Quick as a flash Mr. Ripsnoddle, my butler, whipped his jacket off and wrapped it around my exposed nether regions. My servants, what can I say? Later on I tipped him a whole penny, for I was truly grateful for his prompt action. At that moment, as I tied the sleeves of his jacket tightly behind me, the light summer breeze veered slightly and a great gust of smoke from the smouldering bricks was blown over us. Taken unawares I inhaled deeply. Suddenly, nothing mattered. I felt a curious, carefree lightness steal over me. I grinned; I may even have giggled, in a gentlemanly way, of course. I breathed in again and the feeling intensified. After several more smoke-filled breaths I felt exceeding hungry and blessed cook’s forethought in her providing of pasties and macaroons.

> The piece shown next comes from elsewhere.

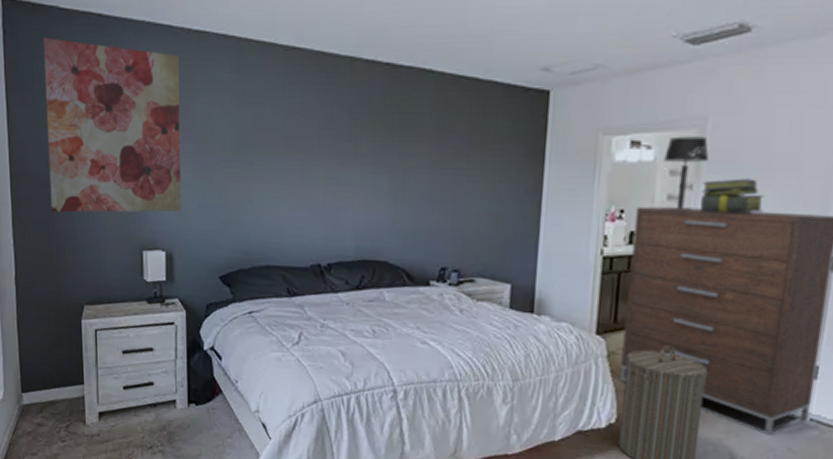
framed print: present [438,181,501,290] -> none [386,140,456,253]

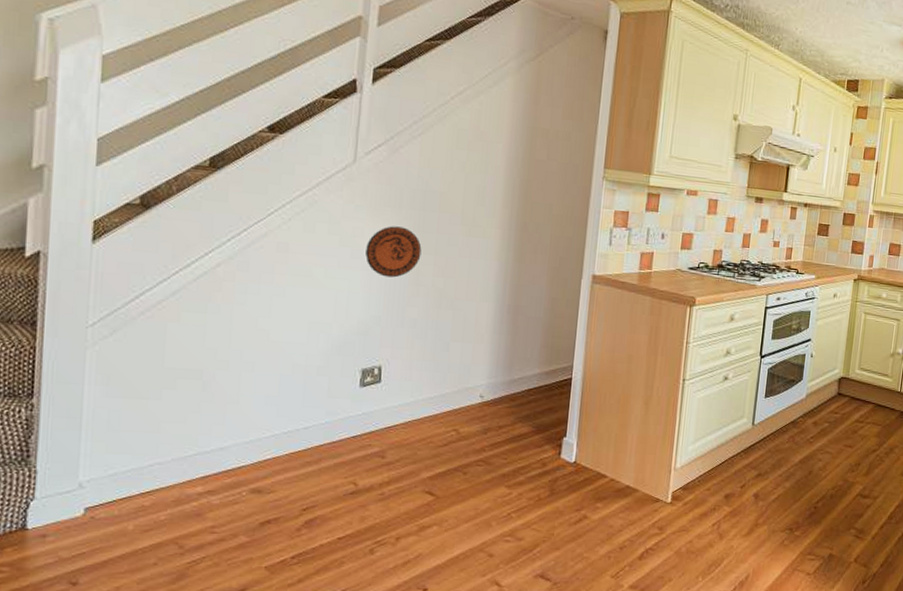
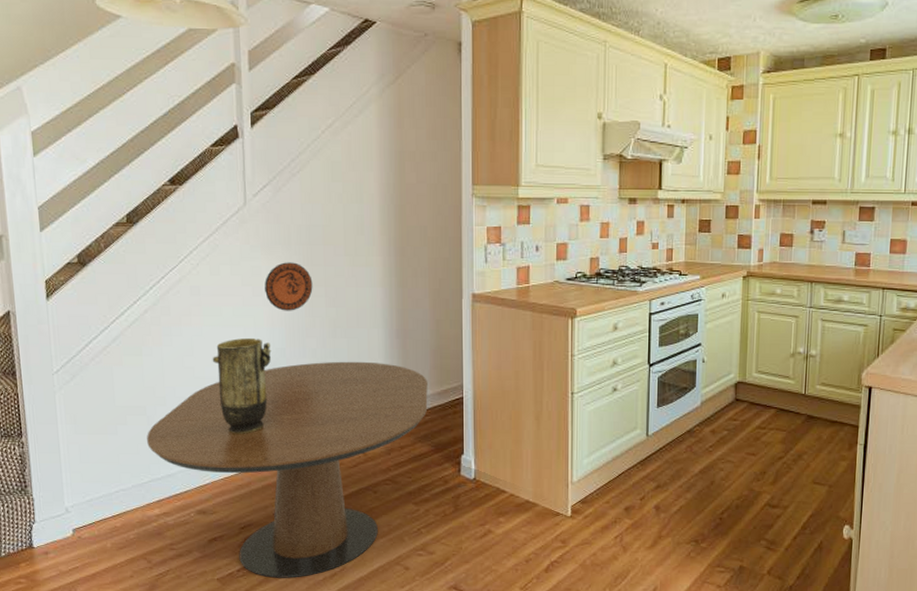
dining table: none [198,333,536,566] -> present [147,361,428,578]
vase: none [292,302,365,406] -> present [212,337,272,434]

I don’t remember much more, but I do remember coming to on the chaise longue in my study some several hours later. Needless to say, I immediately put a stop on the cheque which I had written to that nice Mr. Mohammed Yousef. I had ordered the most expensive hemp bricks which I could find in my effort to be green and friendly to the planet. I simply never expected that my simple desire to be ecologically sound would lead me into such a parlous situation. Honestly, if one can’t trust a Muslim, whom can one trust? Would you expect a believer in Islam to be a drug dealer? Well, I’ve certainly learnt my lesson and I’ll never trust another one of them! Of course, it does explain why the hemp bricks were so expensive in the first place!
That terrible day doesn’t end there, however. The only company which has the capability to manufacture replacement trouser-hinges today, Scold, Brackett, Popout and Upholder Ltd., turned out to be under exclusive contract to Curate Legweek Armoured Undergarments Development Enterprises Ltd. and to have turned over their entire production line to the manufacture of Elasticised Emergency Relief Hinges for industrial strength, armour plated, jiggle resistant brassieres.
I am hoist by my own petard, it seems.